Flamencos, pelícanos, termitas y salinas que no parecen tener fin; este es el escenario que presenta el santuario de aves de Nata, una reserva muy singular. Se sitúa cerca de la localidad de Nata, en un punto de paso entre Zimbabue, Maun y Kasane, y es conocido, sobre todo, por su cercanía a las famosas salinas de Makgadikgadi. El santuario ocupa 230 kilómetros cuadrados en el extremo noreste de la Sowa Pan, integrada en los salares de Makgadikgadi.
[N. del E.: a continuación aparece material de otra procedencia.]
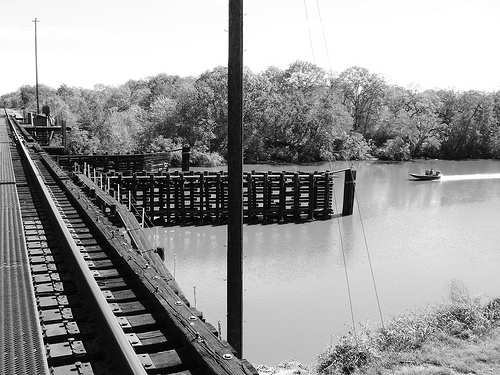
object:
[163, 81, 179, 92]
leaf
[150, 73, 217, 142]
plant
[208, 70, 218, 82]
leaf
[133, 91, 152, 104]
leaf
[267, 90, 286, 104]
leaf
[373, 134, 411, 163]
plant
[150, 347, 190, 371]
board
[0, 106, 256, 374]
bridge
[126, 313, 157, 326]
board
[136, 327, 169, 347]
board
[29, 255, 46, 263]
board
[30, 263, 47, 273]
board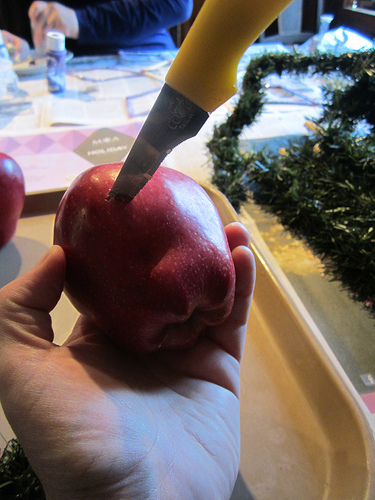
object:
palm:
[44, 340, 242, 474]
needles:
[207, 46, 373, 260]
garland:
[208, 46, 375, 200]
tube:
[45, 31, 67, 95]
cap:
[46, 31, 65, 51]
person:
[23, 0, 196, 55]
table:
[0, 26, 374, 186]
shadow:
[0, 234, 34, 289]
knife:
[109, 0, 296, 204]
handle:
[164, 0, 297, 115]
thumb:
[0, 244, 64, 413]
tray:
[0, 174, 373, 498]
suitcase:
[46, 155, 238, 360]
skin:
[103, 190, 192, 260]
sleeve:
[75, 0, 193, 36]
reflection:
[156, 422, 206, 467]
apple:
[53, 161, 237, 352]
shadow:
[74, 332, 190, 394]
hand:
[0, 221, 256, 500]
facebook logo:
[359, 370, 373, 388]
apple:
[0, 153, 25, 251]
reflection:
[166, 172, 227, 253]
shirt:
[73, 0, 194, 49]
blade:
[110, 82, 212, 199]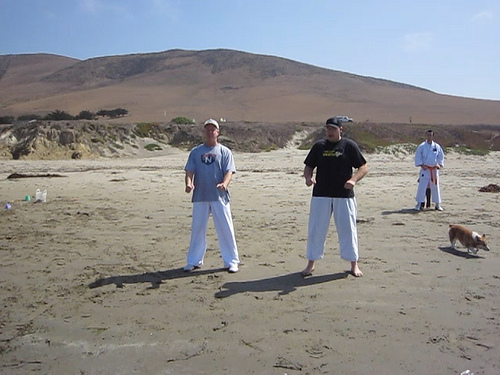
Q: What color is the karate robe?
A: White.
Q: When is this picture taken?
A: Daytime.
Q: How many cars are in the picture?
A: One.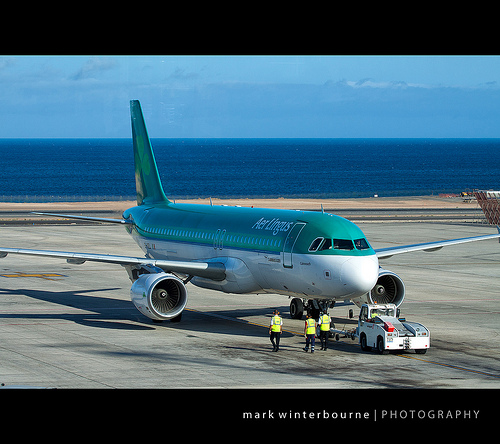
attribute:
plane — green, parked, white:
[122, 100, 418, 316]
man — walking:
[265, 313, 285, 340]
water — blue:
[2, 132, 497, 190]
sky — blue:
[0, 50, 497, 136]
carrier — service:
[356, 302, 437, 357]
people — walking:
[267, 312, 336, 353]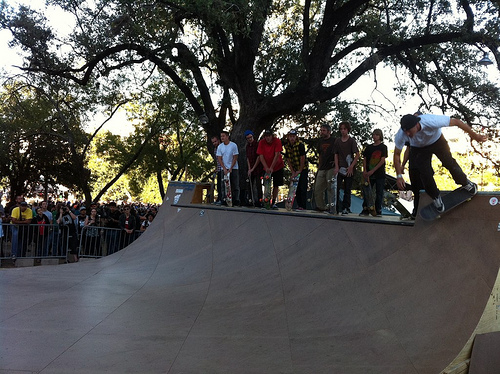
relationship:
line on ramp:
[81, 282, 152, 324] [63, 233, 465, 350]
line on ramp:
[176, 264, 226, 330] [63, 233, 465, 350]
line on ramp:
[264, 225, 298, 319] [63, 233, 465, 350]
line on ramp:
[335, 225, 378, 290] [63, 233, 465, 350]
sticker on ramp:
[174, 186, 184, 195] [63, 233, 465, 350]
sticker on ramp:
[171, 192, 182, 204] [63, 233, 465, 350]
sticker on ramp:
[197, 209, 207, 217] [63, 233, 465, 350]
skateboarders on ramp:
[197, 123, 460, 215] [63, 233, 465, 350]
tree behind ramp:
[7, 1, 483, 216] [6, 190, 484, 369]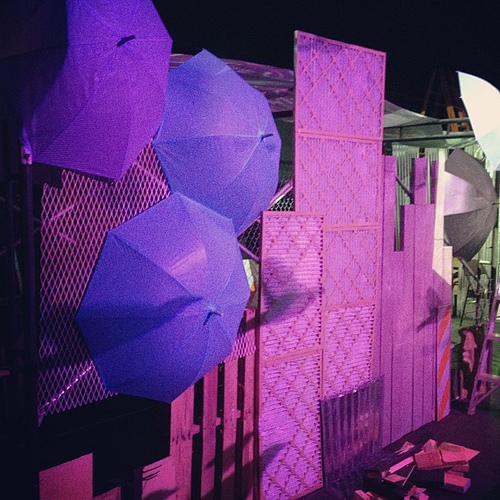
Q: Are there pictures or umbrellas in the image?
A: Yes, there is an umbrella.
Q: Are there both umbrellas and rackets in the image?
A: No, there is an umbrella but no rackets.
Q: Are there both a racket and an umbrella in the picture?
A: No, there is an umbrella but no rackets.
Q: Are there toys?
A: No, there are no toys.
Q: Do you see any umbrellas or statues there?
A: Yes, there is an umbrella.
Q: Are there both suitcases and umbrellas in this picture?
A: No, there is an umbrella but no suitcases.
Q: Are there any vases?
A: No, there are no vases.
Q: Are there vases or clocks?
A: No, there are no vases or clocks.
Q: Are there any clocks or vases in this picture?
A: No, there are no vases or clocks.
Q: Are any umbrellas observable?
A: Yes, there is an umbrella.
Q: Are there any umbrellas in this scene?
A: Yes, there is an umbrella.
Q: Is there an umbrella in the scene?
A: Yes, there is an umbrella.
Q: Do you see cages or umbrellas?
A: Yes, there is an umbrella.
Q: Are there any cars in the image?
A: No, there are no cars.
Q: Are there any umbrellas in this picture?
A: Yes, there is an umbrella.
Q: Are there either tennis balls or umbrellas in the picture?
A: Yes, there is an umbrella.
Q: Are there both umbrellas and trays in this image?
A: No, there is an umbrella but no trays.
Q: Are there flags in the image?
A: No, there are no flags.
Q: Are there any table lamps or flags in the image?
A: No, there are no flags or table lamps.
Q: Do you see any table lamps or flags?
A: No, there are no flags or table lamps.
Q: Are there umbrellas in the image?
A: Yes, there is an umbrella.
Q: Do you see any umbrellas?
A: Yes, there is an umbrella.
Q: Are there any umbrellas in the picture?
A: Yes, there is an umbrella.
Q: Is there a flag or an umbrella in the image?
A: Yes, there is an umbrella.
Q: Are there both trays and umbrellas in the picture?
A: No, there is an umbrella but no trays.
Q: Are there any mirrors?
A: No, there are no mirrors.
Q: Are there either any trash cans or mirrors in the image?
A: No, there are no mirrors or trash cans.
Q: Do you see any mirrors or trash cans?
A: No, there are no mirrors or trash cans.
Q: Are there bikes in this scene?
A: No, there are no bikes.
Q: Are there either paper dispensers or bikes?
A: No, there are no bikes or paper dispensers.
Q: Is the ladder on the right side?
A: Yes, the ladder is on the right of the image.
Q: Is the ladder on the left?
A: No, the ladder is on the right of the image.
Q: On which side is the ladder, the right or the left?
A: The ladder is on the right of the image.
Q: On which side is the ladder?
A: The ladder is on the right of the image.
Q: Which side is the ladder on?
A: The ladder is on the right of the image.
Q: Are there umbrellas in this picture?
A: Yes, there is an umbrella.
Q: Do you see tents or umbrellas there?
A: Yes, there is an umbrella.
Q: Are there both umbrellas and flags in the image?
A: No, there is an umbrella but no flags.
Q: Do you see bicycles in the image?
A: No, there are no bicycles.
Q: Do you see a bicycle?
A: No, there are no bicycles.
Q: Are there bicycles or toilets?
A: No, there are no bicycles or toilets.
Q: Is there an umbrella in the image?
A: Yes, there is an umbrella.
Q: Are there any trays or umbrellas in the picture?
A: Yes, there is an umbrella.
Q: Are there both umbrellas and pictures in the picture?
A: No, there is an umbrella but no pictures.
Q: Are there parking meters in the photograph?
A: No, there are no parking meters.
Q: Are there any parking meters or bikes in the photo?
A: No, there are no parking meters or bikes.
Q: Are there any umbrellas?
A: Yes, there are umbrellas.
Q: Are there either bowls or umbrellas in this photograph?
A: Yes, there are umbrellas.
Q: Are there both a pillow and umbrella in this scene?
A: No, there are umbrellas but no pillows.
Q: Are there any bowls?
A: No, there are no bowls.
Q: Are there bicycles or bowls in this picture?
A: No, there are no bowls or bicycles.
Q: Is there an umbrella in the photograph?
A: Yes, there is an umbrella.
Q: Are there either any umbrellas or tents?
A: Yes, there is an umbrella.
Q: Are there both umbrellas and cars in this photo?
A: No, there is an umbrella but no cars.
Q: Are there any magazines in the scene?
A: No, there are no magazines.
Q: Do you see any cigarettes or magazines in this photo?
A: No, there are no magazines or cigarettes.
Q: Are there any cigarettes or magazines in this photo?
A: No, there are no magazines or cigarettes.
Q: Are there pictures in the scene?
A: No, there are no pictures.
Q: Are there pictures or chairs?
A: No, there are no pictures or chairs.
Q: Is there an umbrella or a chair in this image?
A: Yes, there are umbrellas.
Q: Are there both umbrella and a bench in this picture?
A: No, there are umbrellas but no benches.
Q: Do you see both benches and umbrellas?
A: No, there are umbrellas but no benches.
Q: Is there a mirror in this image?
A: No, there are no mirrors.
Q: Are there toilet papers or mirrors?
A: No, there are no mirrors or toilet papers.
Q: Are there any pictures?
A: No, there are no pictures.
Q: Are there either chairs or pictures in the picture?
A: No, there are no pictures or chairs.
Estas llanuras albergan, además de aves, antílopes, cebras, hienas, chacales y babuinos.
Bandadas teñidas de rosa
Este es uno de esos rincones mágicos de África donde crían los flamencos. Tras la temporada de lluvias, cuando las salidas se convierten en humedales poco profundos, los flamencos se concentran a montones; pueden reunirse hasta 250.000 ejemplares. En esta época, miles de pelícanos también se concentran en la zona y más de 165 especies de aves llenan el cielo. Eso sí, todo depende de las lluvias. Si la temporada de lluvias ha sido buena, los flamencos suelen verse entre noviembre y mayo, y a veces incluso hasta agosto. Si la temporada de lluvias es floja, este periodo se acorta bastante. Aquí, como siempre, la naturaleza no entiende de certezas.

Unidos por la conservación
Botsuana es un país étnicamente diverso y el santuario de aves de Nata refleja muy bien dicha diversidad. El proyecto nació en 1992 de la mano de los comités de conservación de Nata y Kalahari y fue la primera iniciativa de conservación comunitaria del país. Hoy en día, el santuario está gestionado por cuatro tribus: nata, maphosa, sepako y manxotae. Los ingresos generados por las tasas de entrada y por la zona de acampada se destinan a proyectos para la comunidad que los propios habitantes deciden conjuntamente. Gracias a su importancia como fuente de agua y como punto de paso natural entre Zimbabue, Maun y Kasane, Nata se ha convertido en una población dinámica de unos 11000 habitantes de orígenes diversos.
Las catedrales de las salinas
En las llanuras resplandecientes del santuario se alzan unas torres de tierra que pueden alcanzar entre cinco y seis metros de altura. No se trata de ruinas ni de esculturas, sino de enormes termiteros: auténticas obras de ingeniería levantadas poco a poco por termitas cultivadoras de hongos. Más que simples montículos, son estructuras sorprendentemente resistentes, formadas por una mezcla de tierra, saliva y excrementos de termita que actúa como cemento natural. Tan sólido es este material que, de hecho, se ha utilizado en la zona para la construcción. Una muestra más de que, en este inmenso paisaje de salinas, hasta los habitantes más pequeños dejan huella.
Información general
El santuario de aves de Nata es una de las puertas de entrada a los salares de Makgadikgadi. Esta reserva, de 230 kilómetros cuadrados, destaca por la presencia de miles de flamencos que llegan en grandes bandadas tras las lluvias de noviembre. Junto a ellos también pueden verse pelícanos, más de 165 especies de aves y mamíferos como antílopes, cebras e hienas. Un paisaje salino que rebosa de fauna.
Animales más comunes
- Cebra.
- Gacela saltarina.
- Antílope.
- Ñu.
- Alcélafo caama.
- Órix.
- Eland.
- Kudú.
- Chacal.
- Zorro orejudo.
- Avestruz.
- Flamenco.
- Pelícano.
- Chorlito.
Datos clave
- Impresionante santuario de aves de 230 kilómetros cuadrados situado junto a las salinas de Makgadikgadi, cerca de la localidad de Nata.
- Alberga más de 165 especies de aves.
- Zona de cría de más de 250.000 flamencos.
- Primer proyecto de conservación comunitaria de Botsuana.
- Gestionado conjuntamente por cuatro tribus locales: nata, maphosa, sepako y manxotae.